Returns whether permission is granted only for location updates when app is in use (whenInUse), even when app is backgrounded (always) or when permission is not granted (none). On devices running Android in versions lower than 10, scope value is either always or none depending on permission being granted. There is no special background location permission on Android 9 and below.

Due to the design of the location permission API on iOS we aren't able to provide you with methods for asking for whenInUse or always location usage permission specifically.
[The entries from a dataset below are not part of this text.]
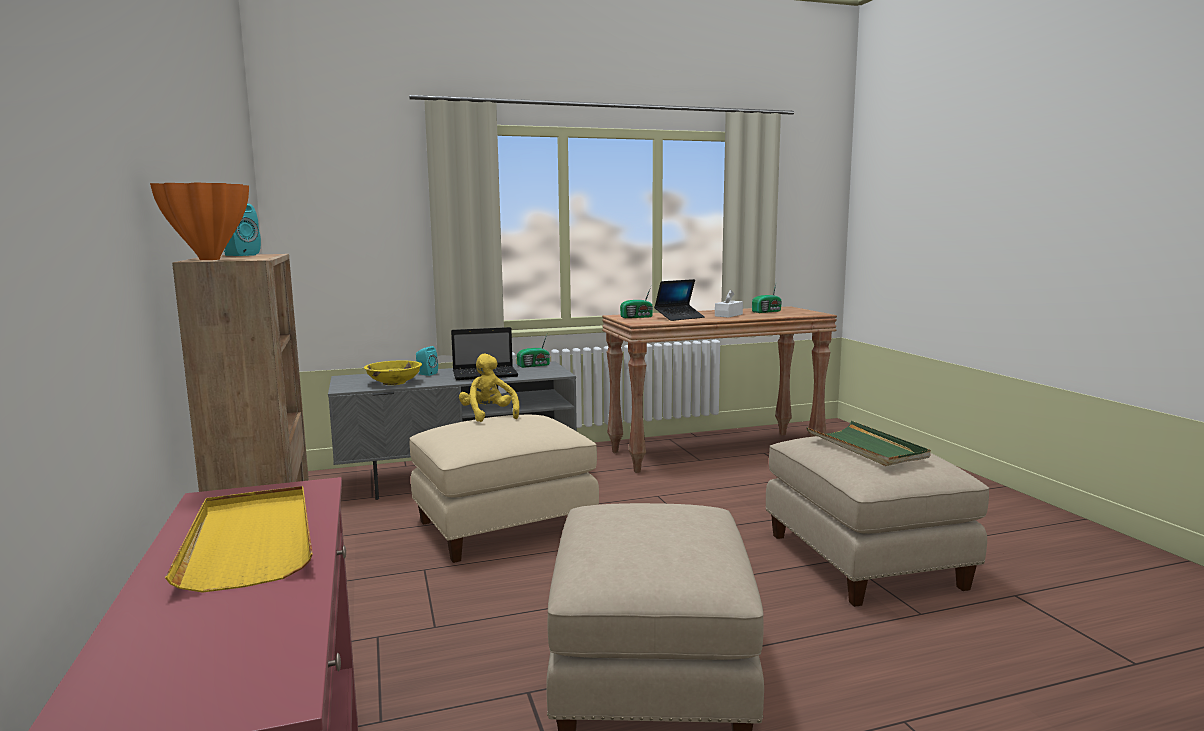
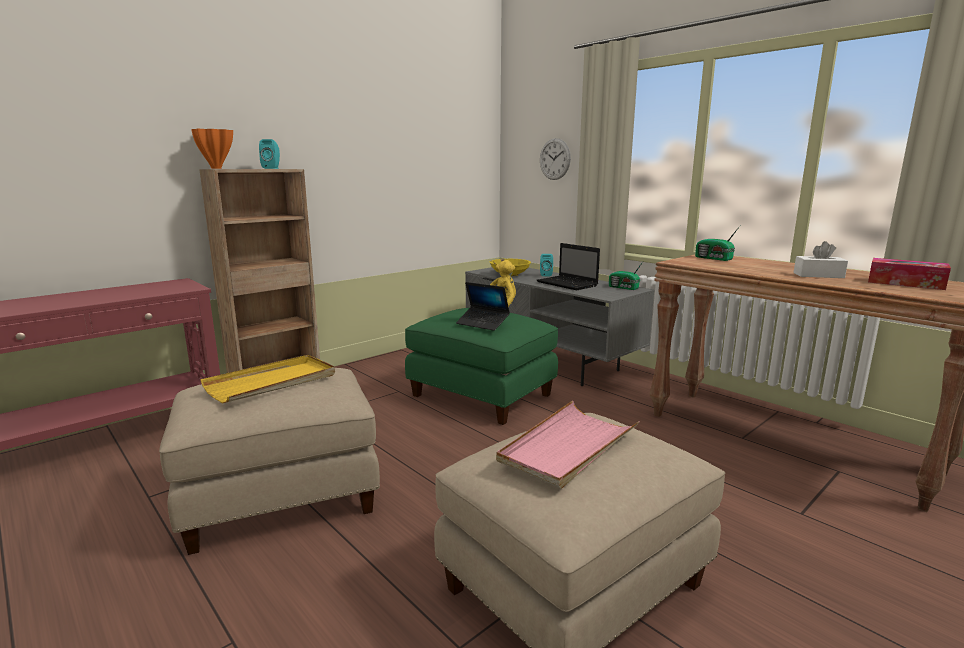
camera: 65 degrees right, 5 degrees up
(251, 541) = (114, 294): yellow tray -> yellow tray (272, 382)
(374, 229) = (554, 159): none -> wall clock
(504, 526) = (482, 395): beige ottoman -> green ottoman
(679, 317) = (747, 266): laptop -> laptop (482, 323)
(767, 311) = (905, 283): radio -> tissue box
(866, 447) = (568, 447): green tray -> pink tray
However, you can customize the behavior by providing the following sets of usage descriptions:
  • if you provide only NSLocationWhenInUseUsageDescription, your application will only ever ask for location access permission "when in use",
  • if you provide both NSLocationWhenInUseUsageDescription and NSLocationAlwaysAndWhenInUseUsageDescription, your application will only ask for "when in use" permission on iOS 10, whereas on iOS 11+ it will show a dialog to the user where he'll be able to pick whether he'd like to give your app permission to access location always or only when the app is in use,
  • if you provide all three: NSLocationWhenInUseUsageDescription, NSLocationAlwaysAndWhenInUseUsageDescription and NSLocationAlwaysUsageDescription, your application on iOS 11+ will still show a dialog described above and on iOS 10 it will only ask for "always" location permission.

The permission type for photo and video taking.
Note (iOS): You can request this permission with the expo-barcode-scanner, expo-camera, expo-face-detector, expo-image-picker, or expo-media-library module.

The permission type for audio recording.

The permission type for reading or writing contacts.

The permission type for reading or writing to the camera roll.
Note (iOS): iOS provides more detailed permissions, returning { status, permissions: { cameraRoll: { accessPrivileges } } } where accessPrivileges can be:
  • all if the user granted your app access to the whole photo library
  • limited if the user granted your app access only to selected photos (only available on iOS 14.0+)
  • none if user denied or hasn't yet granted the permission

The permission type for reading or writing to the calendar.

The permission type for reading or writing reminders.
  • Android: this permission has no effect on Android and is resolved as granted immediately.
  • iOS: it requires the expo-calendar module and NSRemindersUsageDescription message.

A permission to change the brightness of the screen, system wide.
  • Android: it requires the WRITE_SETTINGS permission in your manifest.
  • iOS: this permission has no effect on iOS and is resolved as granted immediately.

The permission for accessing DeviceMotion and DeviceOrientation in the web browser. This can only be requested from a website using HTTPS (expo web --https). This permission cannot be silently retrieved, you can only request it. This permission can only be requested with a user interaction i.e. a button press.